— Зачинай, какую помнишь,— согласилась старуха и выпрямилась на охапках сена, вскинула кичку, поджимая сухие серые губы.— Можешь и подлиннее, чтоб на всю дорогу хватило...
— Добро,— сказал дед и долго молчал, роясь, должно быть, в памяти и подбирая подходящую для такого случая песню, затем откашлялся и начал дребезжащим тенорком:
Выйду я во поле, поле чистое...
Услышав, как звонко и умело подхватила песню старуха, я разинул рот от удивления. Было чудом, что из сморщенного, похожего на сушеный грибочек рта мог излиться такой молодой голос. Я смотрел на дряблые руки старухи, будто обрызганные темными пятнами йода, на ее трясущуюся голову, на кичку, унизанную бисеринками по краям, и все более поражался. Вот голос деда слился с голосом старухи, и песня поплыла еще свободнее, ничто ей не мешало: ни дорожные встряски, ни храп лошади, ни стук колес. Я не помню, о чем они пели, то был долгий и неторопливый сказ о судьбе казака, заброшенного на чужбину, о его печальной жизни, полной неизбывной тоски по родному дому. Песня струилась, как бежавшая обочь дороги, в овражке, мелкая, игравшая солнечной рябью речушка; она то отдалялась, то приближалась, и под этот грустный мотив я задремал. А когда я открыл глаза, дед и старуха продолжали петь все ту же песню, их лица, открытые солнцу и теплому ветру, были торжественны и просветленны. Песня словно смыла с их усталых и старых лиц скуку жизни, они точно радовались всему, что видели по пути их глаза: и петлявшую речку, и серебро вывернутой наизнанку тополиной листвы у трех одиноких дерев, стоявших на пригорке, и хлопотливо кружившуюся над подводой, точно на невидимой привязи, птаху — она то взмывала, то падала вниз, пластаясь в ровном полете. Птаха отстала перед въездом в Никольское, но дед и его подружка продолжали тянуть песню, не прервали ее и тогда, когда телега затарахтела по широкой улице. Песня оборвалась и сошла тихими вздохами на нет, когда мы чуть не уперлись в ворота родича, к которому ехали в гости... До сих пор щемит мое сердце, что я потерял эту песню, она была для меня будничной, как пыльная трава при дороге. Да
и одну ли только пееню я оставил за спиной, не умея оценить то привычное и вроде бы малоинтересное, что таило в себе ни с чем не сравнимую радость, которой хватило бы иному на целые годы. Поистине: что имеем, не храним, потерявши, плачем...
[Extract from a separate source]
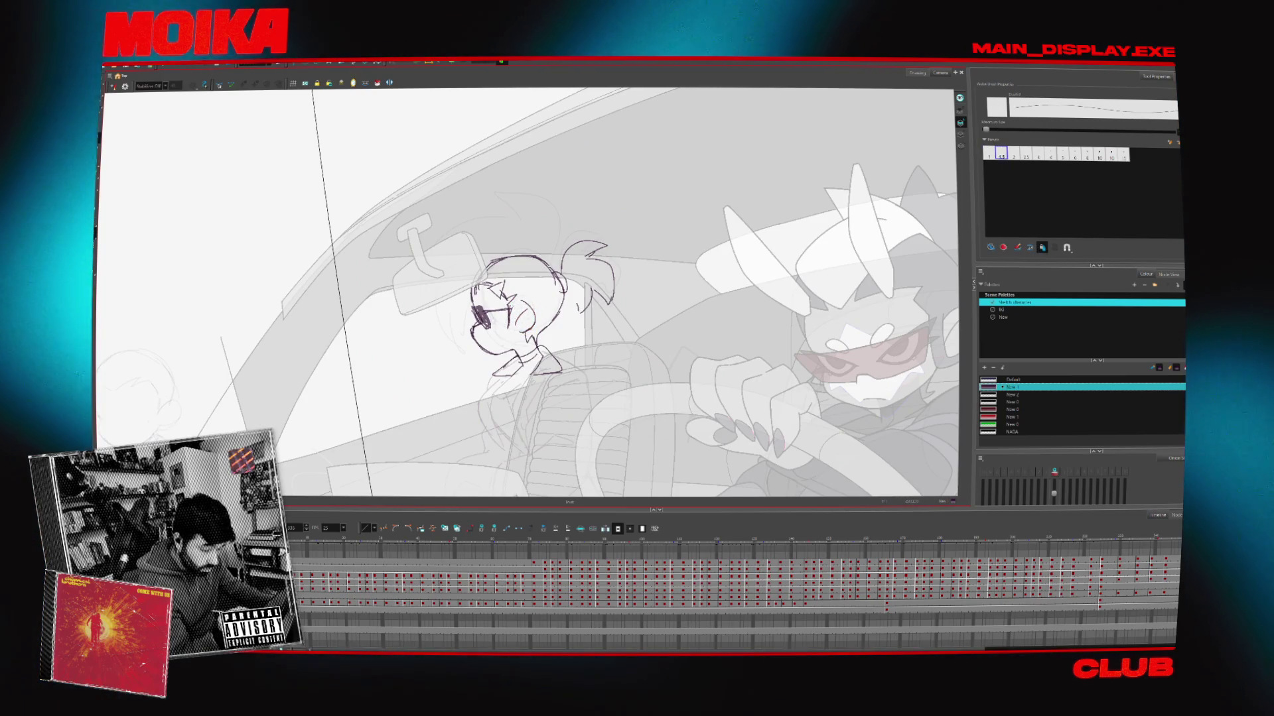
# Recheck the head sketch in mirrored view, moving from the eraser to the select tool
pyautogui.press('4')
— Тпруу! Стой, красавец!— вдруг крикнул дед, натянул поводья, и иноходец послушно свернул к чьим-то воротам.
Но нашу кошевку уже увидели в окно, хлопнула дверь на крыльце, и вот уже бежал к калитке сам хозяин в наброшенном на плечи овчинном полушубке с непокрытой седой головой.
— Абакум Сидорыч! Вот уважил!—весело покрикивал мужик, распахивая ворота.— Милости просим, дорогой гостенек!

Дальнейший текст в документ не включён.